YOUR INSTRUCTIONS:
Could the listing be repeated exactly, with every picture dropped?
--- RECORDS FOR THE EXERCISE Enclosed Below ---
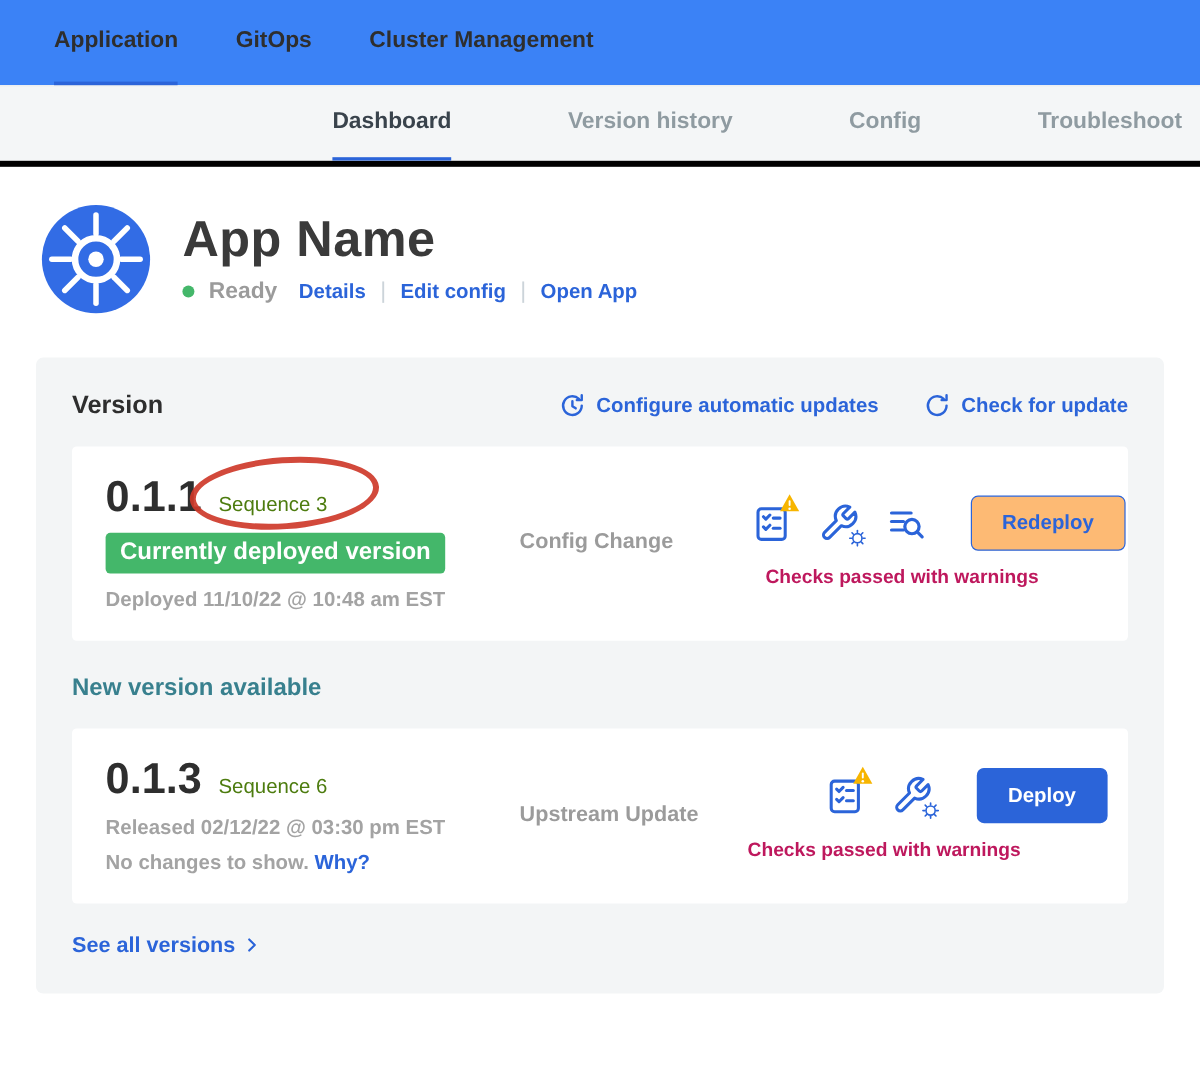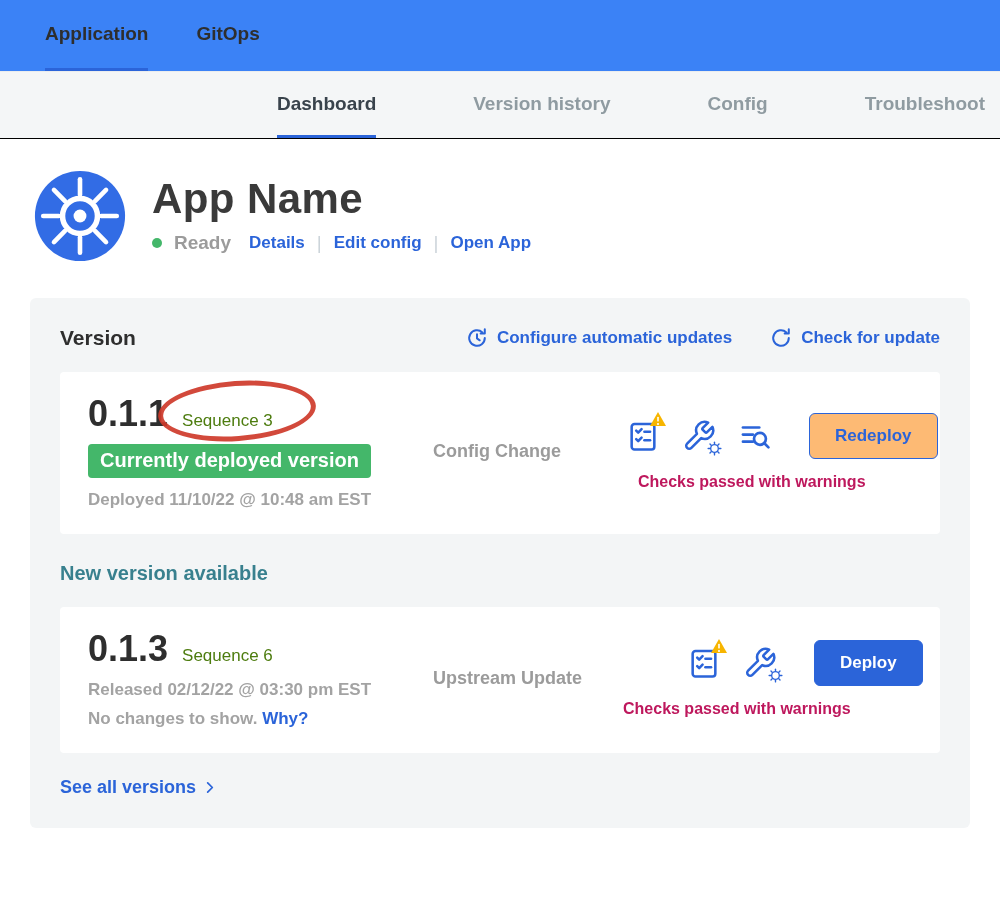--- a/index.html
+++ b/index.html
@@ -5,21 +5,21 @@
   * { margin:0; padding:0; box-sizing:border-box; }
   html, body { width:1000px; height:898px; }
   body { background:#ffffff; font-family:"Liberation Sans","DejaVu Sans",sans-serif; color:#323232; overflow:hidden; }
 
   
   .top-nav { display:flex; gap:48px; padding-left:45px; height:71px; background:#3b82f6; }
   .top-nav .nav-item { display:flex; align-items:center; font-size:19px; font-weight:bold; color:#2e2e2e; border-bottom:3px solid transparent; cursor:pointer; white-space:nowrap; }
   .top-nav .nav-item.active { border-bottom-color:#2b64d9; }
 
   
-  .sub-nav { display:flex; gap:97px; padding-left:277px; height:68px; background:#f4f6f7; border-top:1px solid #ebedee; border-bottom:1px solid #000000; white-space:nowrap; overflow:hidden; }
+  .sub-nav { display:flex; gap:97px; padding-left:277px; height:68px; background:#f4f6f7; border-top:1px solid #ebedee; border-bottom:5px solid #000000; white-space:nowrap; overflow:hidden; }
   .sub-nav .nav-item { display:flex; align-items:center; font-size:19px; font-weight:bold; color:#8f9ba1; border-bottom:3px solid transparent; cursor:pointer; }
   .sub-nav .nav-item.active { color:#39434c; border-bottom-color:#2b64d9; }
 
   
   .app-header { display:flex; align-items:center; gap:26px; margin:31px 0 0 34px; }
   .k8s-logo { width:92px; height:92px; flex:0 0 auto; display:block; }
   .app-title { font-size:42px; font-weight:bold; color:#3a3a3a; letter-spacing:.4px; line-height:1; }
   .app-meta { display:flex; align-items:center; gap:12px; margin-top:12px; }
   .status-dot { width:10px; height:10px; border-radius:50%; background:#44b76a; }
   .status-text { font-size:19px; font-weight:bold; color:#9b9b9b; margin-right:6px; }
@@ -58,20 +58,21 @@
   .checks-warning { margin-top:14px; align-self:flex-end; margin-right:72px; white-space:nowrap; font-size:16px; font-weight:bold; color:#be185d; }
   .new-version-heading { margin-top:28px; font-size:20px; font-weight:bold; color:#38808e; }
   .see-all { margin-top:24px; display:inline-flex; align-items:center; gap:7px; font-size:18px; font-weight:bold; color:#2b64d9; cursor:pointer; }
 </style>
 </head>
 <body>
 
 <nav class="top-nav">
   <div class="nav-item active">Application</div>
   <div class="nav-item">GitOps</div>
+  <div class="nav-item">Cluster Management</div>
 </nav>
 
 <nav class="sub-nav">
   <div class="nav-item active">Dashboard</div>
   <div class="nav-item">Version history</div>
   <div class="nav-item">Config</div>
   <div class="nav-item">Troubleshoot</div>
 </nav>
 
 <header class="app-header">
--- End of Enclosed RECORDS FOR THE EXERCISE ---
EXPECTED ANSWER:
--- a/index.html
+++ b/index.html
@@ -5,21 +5,21 @@
   * { margin:0; padding:0; box-sizing:border-box; }
   html, body { width:1000px; height:898px; }
   body { background:#ffffff; font-family:"Liberation Sans","DejaVu Sans",sans-serif; color:#323232; overflow:hidden; }
 
   
   .top-nav { display:flex; gap:48px; padding-left:45px; height:71px; background:#3b82f6; }
   .top-nav .nav-item { display:flex; align-items:center; font-size:19px; font-weight:bold; color:#2e2e2e; border-bottom:3px solid transparent; cursor:pointer; white-space:nowrap; }
   .top-nav .nav-item.active { border-bottom-color:#2b64d9; }
 
   
-  .sub-nav { display:flex; gap:97px; padding-left:277px; height:68px; background:#f4f6f7; border-top:1px solid #ebedee; border-bottom:1px solid #000000; white-space:nowrap; overflow:hidden; }
+  .sub-nav { display:flex; gap:97px; padding-left:277px; height:68px; background:#f4f6f7; border-top:1px solid #ebedee; border-bottom:5px solid #000000; white-space:nowrap; overflow:hidden; }
   .sub-nav .nav-item { display:flex; align-items:center; font-size:19px; font-weight:bold; color:#8f9ba1; border-bottom:3px solid transparent; cursor:pointer; }
   .sub-nav .nav-item.active { color:#39434c; border-bottom-color:#2b64d9; }
 
   
   .app-header { display:flex; align-items:center; gap:26px; margin:31px 0 0 34px; }
   .k8s-logo { width:92px; height:92px; flex:0 0 auto; display:block; }
   .app-title { font-size:42px; font-weight:bold; color:#3a3a3a; letter-spacing:.4px; line-height:1; }
   .app-meta { display:flex; align-items:center; gap:12px; margin-top:12px; }
   .status-dot { width:10px; height:10px; border-radius:50%; background:#44b76a; }
   .status-text { font-size:19px; font-weight:bold; color:#9b9b9b; margin-right:6px; }
@@ -58,20 +58,21 @@
   .checks-warning { margin-top:14px; align-self:flex-end; margin-right:72px; white-space:nowrap; font-size:16px; font-weight:bold; color:#be185d; }
   .new-version-heading { margin-top:28px; font-size:20px; font-weight:bold; color:#38808e; }
   .see-all { margin-top:24px; display:inline-flex; align-items:center; gap:7px; font-size:18px; font-weight:bold; color:#2b64d9; cursor:pointer; }
 </style>
 </head>
 <body>
 
 <nav class="top-nav">
   <div class="nav-item active">Application</div>
   <div class="nav-item">GitOps</div>
+  <div class="nav-item">Cluster Management</div>
 </nav>
 
 <nav class="sub-nav">
   <div class="nav-item active">Dashboard</div>
   <div class="nav-item">Version history</div>
   <div class="nav-item">Config</div>
   <div class="nav-item">Troubleshoot</div>
 </nav>
 
 <header class="app-header">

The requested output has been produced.